Cyber breaches pose significant social and governance risks, which are reflected in our ESG framework and which we analyze when evaluating all credits, including states and local governments.”

On Wall Street and in the private sector   

Largest wealth fund manager sees parallels between ESG and dot-com bubble 

Last week, Nicolai Tangen, the CEO of the largest sovereign investment fund in the worldNorway’s $1.3 trillion fundindicated that he believes that ESG might, at present, be a bubble investment-theme. Specifically, he compared the present-day interest in sustainable investments with the dot-com bubble of the late 1990s. Bloomberg reported his comments as follows:

“What is interesting is, if you compare the situation now with, for example, the situation before the year 2000, then the stock market was right that technology companies were going to do well in the future,” Tangen said in an interview on Thursday. “But the valuation went a little high, so it came down again, but the technological development continued.”

The analogy suggests that stocks and bonds touting environmental, social and governance credentials might be in for a correction in the short term, but have significant potential in the longer term.

“We may see something of the same sort now, that what is happening in the green shift is extremely important and real,” Tangen said. “But to what extent stock prices reflect it correctly is another question.”…

Asked specifically about the risk of an ESG bubble, Tangen said it’s his instinct to be “worried about everything between heaven and Earth. Overpricing in parts of the market is one thing I am worried about.”

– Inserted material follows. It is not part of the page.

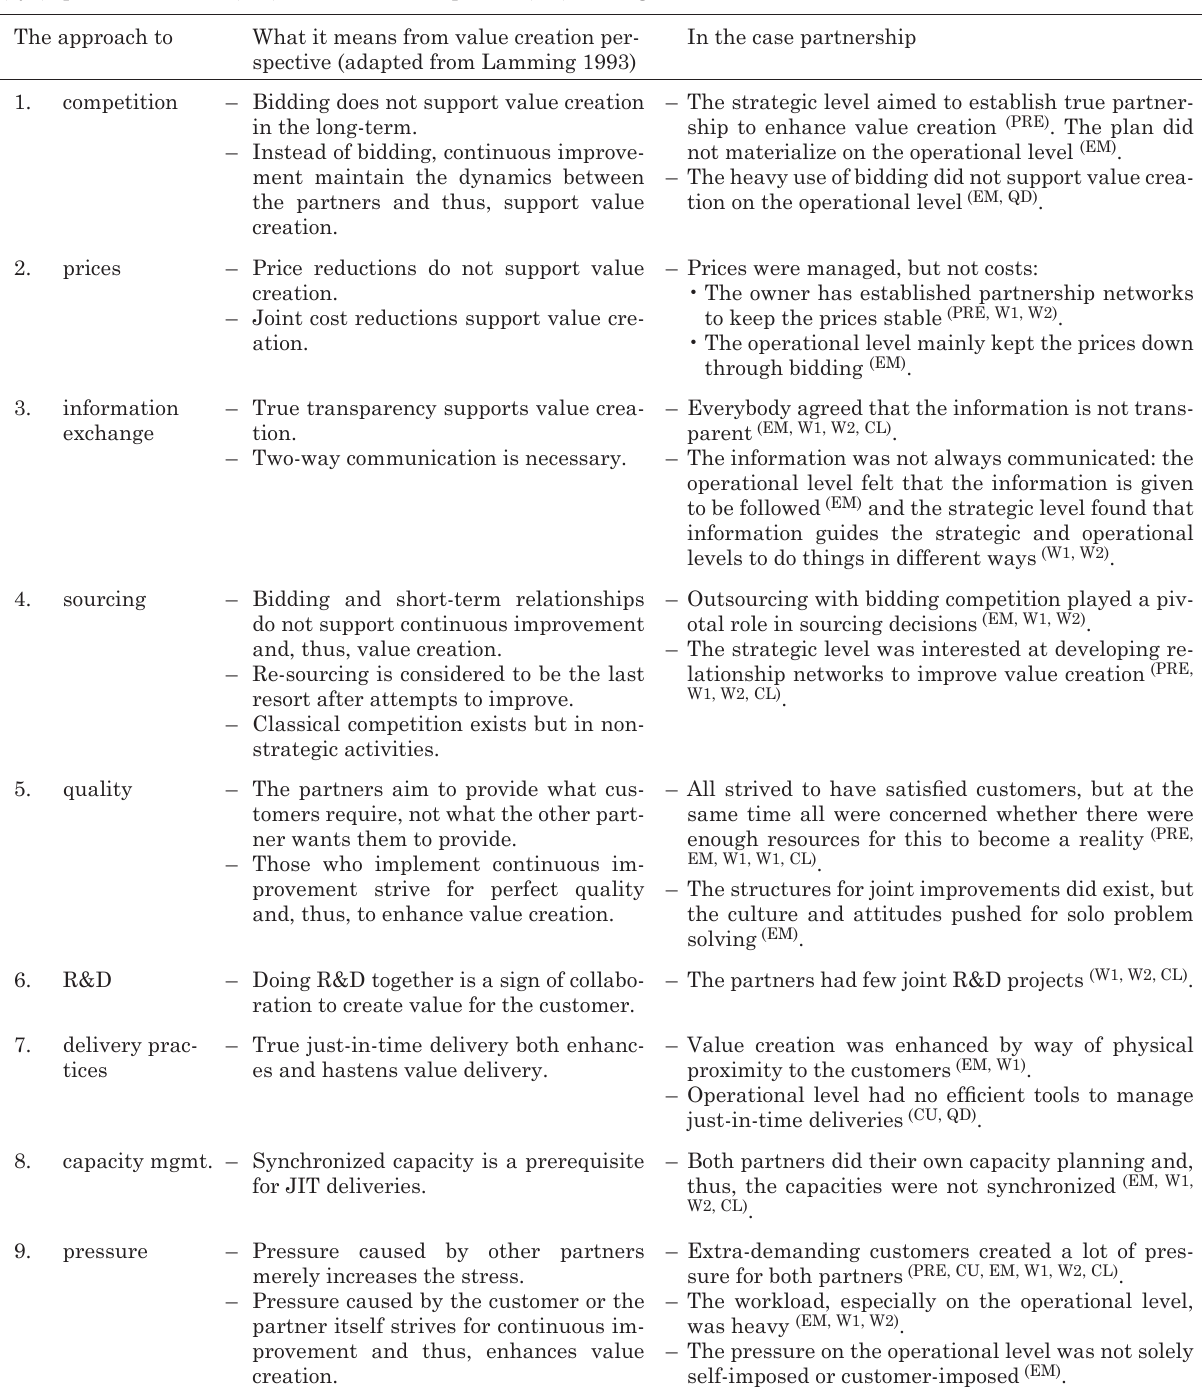
Table 2. The relationship factors in the case partnership from a value creation perspective and the sources of the results: (PRE) preliminary interviews, (CU) customer interviews, (EM) employee interviews, (W1) first workshop, (QD) quantitive data, (W2) second workshop, and (CL) closing interviews The approach to The strategic level aimed to establish true partner- ship to enhance value creation (PRE) . The plan did not materialize on the operational level (EM)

Asset managers face increased scrutiny around ESG efforts

According to a Pension & Investments story published on February 26, the 50 largest asset management firms in the world should expect to have their efforts on ESG made public in the very near future. P&R reported the following:

“How the 50 largest asset managers approach ESG and corporate governance and the pressure on them to do more is the subject of a forthcoming report by SquareWell Partners in London.

The annual study covers 50 of the largest asset managers with a combined $60 trillion, and found that 20 of them use at least four ESG research and ratings providers, and 30 have developed their own internal ESG ratings.

More than half, 27, support the Sustainability Accounting Standards Board reporting framework.”

Scholarship and research

New book: “The Dictatorship of Woke Capital: How Political Correctness Captured Big Business”

On February 23, Encounter Books released “The Dictatorship of Woke Capital: How Political Correctness Captured Big Business” by Stephen R. Soukup. Soukup, an analyst in capital markets for 25 years, describes what he calls woke capital as “the top-down, antidemocratic means by which some of the most powerful and best-known men and women in American business are endeavoring to change capitalism, the securities markets, and the fundamental relationship between the state and its citizens—and to ‘save’ the world.”

In the spotlight

Index sees ESG become the core of its business

MSCI, one of the world’s leading providers of investment indices announced that it now makes more money from its ESG index business than from its more traditional index products. Last week, the company’s COO, Baer Pettit was interviewed by Barron’s, which noted the following:

“Approximately $200 million of the firm’s revenues are now “tied to ESG and climate,” and are growing “in the 30 percentages in this area,” Pettit said. “It’s growing dramatically, faster than even the second major closest category, the index business.” The latter is growing “in the low teens.” MSCI had $1 billion in revenue in 2020, up 10.4% from a year earlier….

Money has flooded into the category, with U.S.-domiciled sustainable investments totaled $17.1 trillion at the beginning of 2020, up 42% from two years earlier, according to trade group US SIF. That number represents about a third of U.S. assets under management….

According to a recent MSCI survey of 200 institutional investors across the globe, 73% plan to increase ESG investment by the end of 2021. Among the largest firms, or those managing more than $200 billion in assets, the pandemic was a critical driver of plans to boost ESG integration. For the same firms, climate change is a critical risk, with more than 50% saying they actively use climate data to manage risk”.